Recent iPod programming visitor Colleen Curran celebrated the release of her first novel, Whores on the Hill, last week at New York’s Slipper Room.
We were sorry to miss the fun, but, luckily, friends of the Happy Booker (FotHB) are everywhere. So here’s the full FotHB Report from novelist Lisa Selin Davis, who provides us with the scoop on Curran’s Slipper Room Soiree. (There will be plenty of information here in the coming weeks about Selin’s first novel, Belly—stay tuned!)

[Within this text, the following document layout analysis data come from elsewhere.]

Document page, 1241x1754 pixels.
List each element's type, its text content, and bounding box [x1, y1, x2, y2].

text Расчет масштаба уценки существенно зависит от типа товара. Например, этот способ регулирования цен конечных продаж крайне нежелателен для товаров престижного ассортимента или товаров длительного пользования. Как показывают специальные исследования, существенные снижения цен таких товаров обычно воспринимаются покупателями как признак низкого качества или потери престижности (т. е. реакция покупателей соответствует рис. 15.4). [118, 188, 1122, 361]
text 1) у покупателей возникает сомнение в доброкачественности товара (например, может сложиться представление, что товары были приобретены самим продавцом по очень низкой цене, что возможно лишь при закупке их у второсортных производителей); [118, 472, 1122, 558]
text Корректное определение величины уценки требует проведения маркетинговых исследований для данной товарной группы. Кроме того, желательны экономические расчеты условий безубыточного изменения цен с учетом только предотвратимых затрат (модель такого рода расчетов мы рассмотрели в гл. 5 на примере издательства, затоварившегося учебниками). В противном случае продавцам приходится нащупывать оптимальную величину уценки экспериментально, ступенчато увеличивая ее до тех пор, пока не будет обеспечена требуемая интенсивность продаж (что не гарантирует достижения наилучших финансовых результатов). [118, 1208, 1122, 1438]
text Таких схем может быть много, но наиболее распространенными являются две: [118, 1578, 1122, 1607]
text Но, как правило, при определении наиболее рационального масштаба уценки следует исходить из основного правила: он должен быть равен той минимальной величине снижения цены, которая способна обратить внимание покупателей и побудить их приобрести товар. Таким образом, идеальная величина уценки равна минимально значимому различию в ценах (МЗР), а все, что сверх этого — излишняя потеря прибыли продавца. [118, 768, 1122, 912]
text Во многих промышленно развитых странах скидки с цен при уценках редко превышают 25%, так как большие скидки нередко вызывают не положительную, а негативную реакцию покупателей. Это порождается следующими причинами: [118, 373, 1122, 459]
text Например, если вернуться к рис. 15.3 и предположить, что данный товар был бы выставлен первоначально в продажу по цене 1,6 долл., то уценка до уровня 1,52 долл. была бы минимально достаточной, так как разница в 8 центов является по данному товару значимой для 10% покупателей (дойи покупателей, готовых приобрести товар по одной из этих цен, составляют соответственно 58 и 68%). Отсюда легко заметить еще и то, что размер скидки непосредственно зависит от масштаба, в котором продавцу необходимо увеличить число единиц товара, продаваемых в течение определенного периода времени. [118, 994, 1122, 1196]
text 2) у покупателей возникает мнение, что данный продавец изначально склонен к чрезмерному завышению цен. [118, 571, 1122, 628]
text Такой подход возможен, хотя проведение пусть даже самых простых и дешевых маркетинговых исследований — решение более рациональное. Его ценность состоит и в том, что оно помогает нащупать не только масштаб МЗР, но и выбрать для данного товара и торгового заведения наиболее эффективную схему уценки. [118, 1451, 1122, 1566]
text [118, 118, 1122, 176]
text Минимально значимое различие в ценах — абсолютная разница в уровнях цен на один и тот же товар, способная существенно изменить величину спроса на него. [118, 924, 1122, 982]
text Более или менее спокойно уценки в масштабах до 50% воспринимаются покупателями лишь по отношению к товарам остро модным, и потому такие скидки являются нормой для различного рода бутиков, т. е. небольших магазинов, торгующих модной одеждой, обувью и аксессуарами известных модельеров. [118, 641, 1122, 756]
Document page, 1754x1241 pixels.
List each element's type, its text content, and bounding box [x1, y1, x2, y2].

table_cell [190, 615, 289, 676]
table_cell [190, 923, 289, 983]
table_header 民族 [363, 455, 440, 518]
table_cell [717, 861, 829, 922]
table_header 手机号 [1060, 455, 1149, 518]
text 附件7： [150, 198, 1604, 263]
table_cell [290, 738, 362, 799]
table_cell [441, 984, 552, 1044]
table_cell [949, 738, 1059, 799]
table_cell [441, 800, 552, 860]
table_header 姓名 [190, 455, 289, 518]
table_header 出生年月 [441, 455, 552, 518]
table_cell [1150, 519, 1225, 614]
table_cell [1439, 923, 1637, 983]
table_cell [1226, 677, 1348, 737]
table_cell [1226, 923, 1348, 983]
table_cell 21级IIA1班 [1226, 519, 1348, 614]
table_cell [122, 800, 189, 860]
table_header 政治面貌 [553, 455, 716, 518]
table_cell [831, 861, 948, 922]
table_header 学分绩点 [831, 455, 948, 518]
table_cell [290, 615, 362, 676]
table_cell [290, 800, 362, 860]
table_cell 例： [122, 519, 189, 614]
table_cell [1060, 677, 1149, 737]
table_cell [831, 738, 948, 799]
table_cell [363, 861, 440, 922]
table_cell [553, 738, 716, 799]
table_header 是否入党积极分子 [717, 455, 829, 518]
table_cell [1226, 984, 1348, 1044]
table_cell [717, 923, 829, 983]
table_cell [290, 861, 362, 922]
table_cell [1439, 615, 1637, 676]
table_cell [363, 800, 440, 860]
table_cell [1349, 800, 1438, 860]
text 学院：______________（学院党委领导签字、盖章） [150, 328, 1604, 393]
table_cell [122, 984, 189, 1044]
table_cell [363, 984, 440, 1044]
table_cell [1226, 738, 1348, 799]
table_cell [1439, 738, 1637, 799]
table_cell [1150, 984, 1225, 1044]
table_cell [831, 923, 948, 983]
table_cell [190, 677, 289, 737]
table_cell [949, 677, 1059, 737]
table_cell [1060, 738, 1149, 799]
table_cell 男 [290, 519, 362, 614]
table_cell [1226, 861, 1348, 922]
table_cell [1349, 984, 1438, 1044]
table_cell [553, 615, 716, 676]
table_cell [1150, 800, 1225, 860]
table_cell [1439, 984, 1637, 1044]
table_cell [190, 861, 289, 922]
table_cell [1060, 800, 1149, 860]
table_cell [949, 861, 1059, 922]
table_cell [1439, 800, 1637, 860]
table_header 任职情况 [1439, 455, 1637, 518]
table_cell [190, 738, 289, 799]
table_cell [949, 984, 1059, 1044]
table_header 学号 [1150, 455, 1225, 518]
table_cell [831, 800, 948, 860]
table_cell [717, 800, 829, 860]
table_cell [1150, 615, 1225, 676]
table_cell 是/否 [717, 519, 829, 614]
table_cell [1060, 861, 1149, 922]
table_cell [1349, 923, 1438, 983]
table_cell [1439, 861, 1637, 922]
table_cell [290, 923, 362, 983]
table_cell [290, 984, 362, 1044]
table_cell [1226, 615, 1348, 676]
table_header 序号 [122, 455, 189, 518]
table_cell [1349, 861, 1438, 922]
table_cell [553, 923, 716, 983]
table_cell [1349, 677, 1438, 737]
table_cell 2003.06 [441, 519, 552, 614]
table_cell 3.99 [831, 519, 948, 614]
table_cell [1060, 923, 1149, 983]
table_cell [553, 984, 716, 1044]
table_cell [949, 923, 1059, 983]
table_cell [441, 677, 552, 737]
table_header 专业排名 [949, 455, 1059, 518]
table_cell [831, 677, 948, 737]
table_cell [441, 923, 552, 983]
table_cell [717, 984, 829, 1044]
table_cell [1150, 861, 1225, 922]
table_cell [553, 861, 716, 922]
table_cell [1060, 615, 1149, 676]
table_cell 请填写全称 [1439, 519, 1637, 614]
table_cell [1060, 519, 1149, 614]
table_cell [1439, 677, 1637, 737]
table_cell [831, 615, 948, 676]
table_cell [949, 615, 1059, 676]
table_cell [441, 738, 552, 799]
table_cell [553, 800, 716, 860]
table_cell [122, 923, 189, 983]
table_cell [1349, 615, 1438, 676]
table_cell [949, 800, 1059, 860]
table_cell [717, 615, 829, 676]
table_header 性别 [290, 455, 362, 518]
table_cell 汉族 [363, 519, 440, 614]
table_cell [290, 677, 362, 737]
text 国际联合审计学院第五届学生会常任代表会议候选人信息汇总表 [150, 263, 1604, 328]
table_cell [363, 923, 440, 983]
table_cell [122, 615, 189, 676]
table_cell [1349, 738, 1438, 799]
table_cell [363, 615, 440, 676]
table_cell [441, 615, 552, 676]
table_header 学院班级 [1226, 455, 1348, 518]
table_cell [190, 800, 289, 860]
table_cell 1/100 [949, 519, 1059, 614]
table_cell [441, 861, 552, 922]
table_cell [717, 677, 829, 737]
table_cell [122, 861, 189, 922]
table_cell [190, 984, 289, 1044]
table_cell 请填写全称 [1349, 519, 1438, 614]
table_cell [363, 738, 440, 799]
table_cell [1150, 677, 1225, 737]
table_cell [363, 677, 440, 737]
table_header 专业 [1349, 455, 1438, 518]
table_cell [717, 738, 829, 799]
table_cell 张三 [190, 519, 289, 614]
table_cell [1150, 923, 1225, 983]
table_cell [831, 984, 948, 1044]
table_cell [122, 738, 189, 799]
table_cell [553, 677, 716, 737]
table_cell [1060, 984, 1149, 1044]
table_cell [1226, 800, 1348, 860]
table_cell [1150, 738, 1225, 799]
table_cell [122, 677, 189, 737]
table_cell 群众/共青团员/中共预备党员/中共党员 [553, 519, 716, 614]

Au Curran, by Lisa Selin Davis
Colleen Curran’s Whores on the Hill may take place in Milwaukee, but the celebration of its release last night at the Lower East Side’s Slipper Room was a resolutely New York affair. The emcee for the evening — a drag comedian named Murray Hill (which is also the name of an unhip east side of Manhattan neighborhood, which sits just below the U.N.) — kept posing for the camera, espousing hope that s/he’d find her/himself in the New York Post’s celebrity-ridden Page 6 the next day, but it wasn’t that kind of event.
Instead, it was a very sweet tribute to a book about very naughty Catholic school girls — if it weren’t for the slight tinge of morality tale, the book might please Playboy readers as much as adolescent girls. Young girls in plaid skirts and ripped fishnet stockings were recruited to read excerpts from the book, and the Pontani sisters (another New York institution —one of the sisters happened to be the author’s roommate in college) performed their delightful burlesque numbers. With Carmen Miranda fruit hats towering above their heads, the three sisters forced strange smiles on their faces while they shimmied and shook their hips.
All the while, the author sat diffidently at her table, a smile sneaking from her lips. When Murray Hill offered her the chance to take over the microphone, she politely declined. Murray prodded her — 35,000 copies, he kept saying. They printed 35,000 copies, come on up here. But she continued to smile and shake her head. The rest of the first novelists in the room -— none of them yet worthy of Page 6 coverage either — who had until that point felt part of the joyous celebration, began to murmur among themselves. Thirty-five thousand copies? they asked, quietly comparing contracts by the bar. Luckily, the entertainment portion of the evening was over. Folks could speak loudly to one another, and, more importantly, speak loudly to the bartender, asking this time for a double.